O respeito mútuo segundo o PCN trata da relação de reciprocidade: no sentido de “respeitar e ser respeitado”, reconhecer as diferenças e do respeito a singularidade, como exemplos citam-se: contratos a serem cumpridos, respeito pelos lugares públicos.

Atenta-se que o “respeito mútuo” é encarado pelo PCN, até mesmo, no cumprimento de contratos, quer dizer, configurando-se na ordem capitalista, seguindo os artigos 1º e 3º da Constituição Federal – (livre iniciativa e respeito a propriedade privada) (BRASIL, 2007); um dos poucos momentos que se explicita tal face de inserção a globalização.

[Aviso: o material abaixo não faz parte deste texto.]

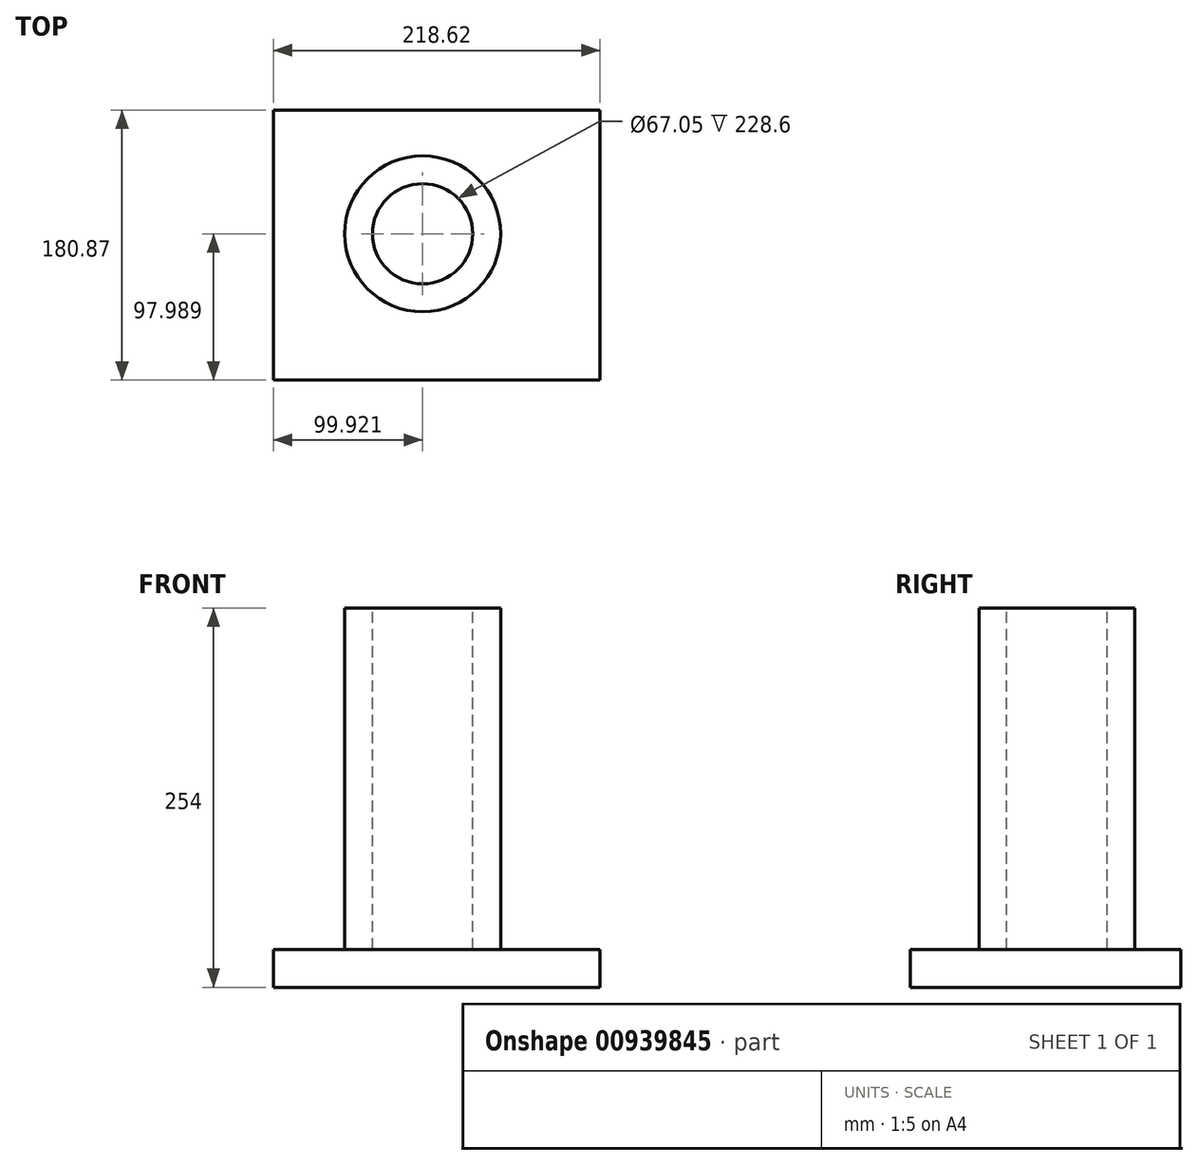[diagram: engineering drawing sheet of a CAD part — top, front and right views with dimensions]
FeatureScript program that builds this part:
annotation { "Feature Type Name" : "Feature", "Feature Type Description" : "" }
export const myFeature = defineFeature(function(context is Context, id is Id, definition is map)
    precondition{}
    {
        {
            var Q0;
            Q0=qCreatedBy(makeId("Top.planeOp"),FACE);
            var sketch = newSketch(context, id + "F0", { "sketchPlane" : qUnion([Q0])});
            skCircle(sketch, "E0", {"center": v(5.62, -5.62) * mm, "radius": 52.14 * mm});
            skSolve(sketch);
        }
        {
            var Q0;
            Q0=makeQuery(id+"F0.imprint","IMPRINT",FACE,{"disambiguationData":[TD([[makeQuery(id+"F0.imprint","IMPRINT",EDGE,{"derivedFrom":sQuery(id+"F0.wireOp",EDGE,"E0")}),1.0]])]});
            extrude(context, id + "F1", {"entities" : qUnion([Q0]), "depth" : 254 * mm, "offsetDistance" : 25.4 * mm});
        }
        {
            var Q0;
            Q0=makeQuery(id+"F1.opExtrude","CAP_FACE",FACE,{"disambiguationData":[OSD([sQuery(id+"F0.wireOp",EDGE,"E0")])],"isStart":false});
            var sketch = newSketch(context, id + "F2", { "sketchPlane" : qUnion([Q0])});
            skCircle(sketch, "E1", {"center": v(5.62, -5.62) * mm, "radius": 33.53 * mm});
            skSolve(sketch);
        }
        {
            var Q0;
            Q0 = qSketchRegion(id + "F2", true);
            extrude(context, id + "F3", {"entities" : qUnion([Q0]), "operationType" : NewBodyOperationType.REMOVE, "endBound" : BoundingType.THROUGH_ALL, "oppositeDirection" : true, "depth" : 25.4 * mm, "offsetDistance" : 25.4 * mm});
        }
        {
            var Q0;
            Q0=qCreatedBy(makeId("Top.planeOp"),FACE);
            var sketch = newSketch(context, id + "F4", { "sketchPlane" : qUnion([Q0])});
            skLineSegment(sketch, "E2.bottom", {"start": v(-94.3, 77.26) * mm, "end": v(124.32, 77.26) * mm});
            skLineSegment(sketch, "E2.top", {"start": v(-94.3, -103.61) * mm, "end": v(124.32, -103.61) * mm});
            skLineSegment(sketch, "E2.left", {"start": v(-94.3, 77.26) * mm, "end": v(-94.3, -103.61) * mm});
            skLineSegment(sketch, "E2.right", {"start": v(124.32, 77.26) * mm, "end": v(124.32, -103.61) * mm});
            skSolve(sketch);
        }
        {
            var Q0;
            Q0 = qSketchRegion(id + "F4", true);
            extrude(context, id + "F5", {"entities" : qUnion([Q0]), "operationType" : NewBodyOperationType.ADD, "depth" : 25.4 * mm, "offsetDistance" : 25.4 * mm});
        }
    });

O conceito de justiça está atrelado ao de igualdade ou equidade13. O documento aponta que os indivíduos, na grande maioria das vezes, não se encontram em posição de igualdade, pois, existem diferentes condições sociais, econômicas, entre outras. Para o PCN:

Porém, o conceito de igualdade deve ser sofisticado pelo de eqüidade. De fato, na grande maioria das vezes, as pessoas não se encontram em posição de igualdade. Nascem com diferentes talentos, em diferentes condições sociais, econômicas, físicas, etc. Seria injusto não levar em conta essas diferenças e, por exemplo, destinar a crianças e adultos os mesmos trabalhos braçais pesados (infelizmente, no Brasil, tal injustiça acontece) (BRASIL, 1997, p. 72).

Os valores referentes ao diálogo relacionam-se com a comunicação, entendida em várias dimensões – escrita, oral, gestual, etc. Dessa forma, um dos objetivos fundamentais da educação é fazer com que o aluno apreenda as diversas mensagens. A outra acepção presente é o diálogo enquanto atitude de uma sociedade democrática. Nesse sentido, a democracia proporcionaria a expressão de diversas ideias, sendo o diálogo seu mediador.

Por último, a solidariedade, a qual é apreendida como generosidade, seguindo a velha máxima: “doar sem olhar a quem”. Um exercício de cidadania, na defesa dos próprios direitos, mas atento contra as injustiças cometidas aos outros indivíduos.

Em suma, os blocos de conteúdos sobre ética, no PNC aparentam ser, predominantemente, teóricos e, em alguns momentos, quiméricos em relação à realidade brasileira. Porém, configuram-se, ao menos, como propostas.

13

Em Bobbio realizam-se distinções entre as noções de igualdade e equidade conforme o sistema político seguido por determinado Estado; pois, tais conceitos são interpretados de forma distinta em um governo socialista, social-democrata ou neoliberal. Ver em: BOBBIO, N. A Era dos Direitos. 4. ed. Rio de Janeiro: Campus, 1992.

Ainda que, no nível discursivo, o PCN consiga em alguns momentos abarcar a perspectiva da alteridade, evidencia-se que esta não se sustenta quando se analisa o documento com profundidade. Segundo Canen: “[...] A perspectiva intercultural crítica diluí-se esvazia-se em um discurso em que predomina uma perspectiva de educação multicultural (somente) para a aceitação, uma visão de pluralidade que ignora a dinamicidade e a hibridação de culturas [...] (CANEN, 2000, p. 146).

O PCN sobre os Temas Transversais como um todo, avança em determinadas questões, contudo, em outros momentos, necessita de um maior aprofundamento crítico e de conexão com o contexto que cerca e que criou. Para Oliveira:

Não há duvida de que os PCN’s avançam em muitos aspectos, tanto em relação às posturas éticos/morais dogmáticas quanto à omissão acerca da importância da ética/moral na escola. Mas o tom ufanista, que confere à educação escolar o papel de fiador do futuro cidadão crítico, marca claramente o discurso. (OLIVEIRA, 2001, p. 228) . Uma estrada com obstáculos, porém, transponívies de médio a longo prazo, agregando no plano social, em caráter de cooperação, segmentos da sociedade civil – políticos, intelectuais e ONG’s, para, assim, re-organizar e transformar o campo educacional.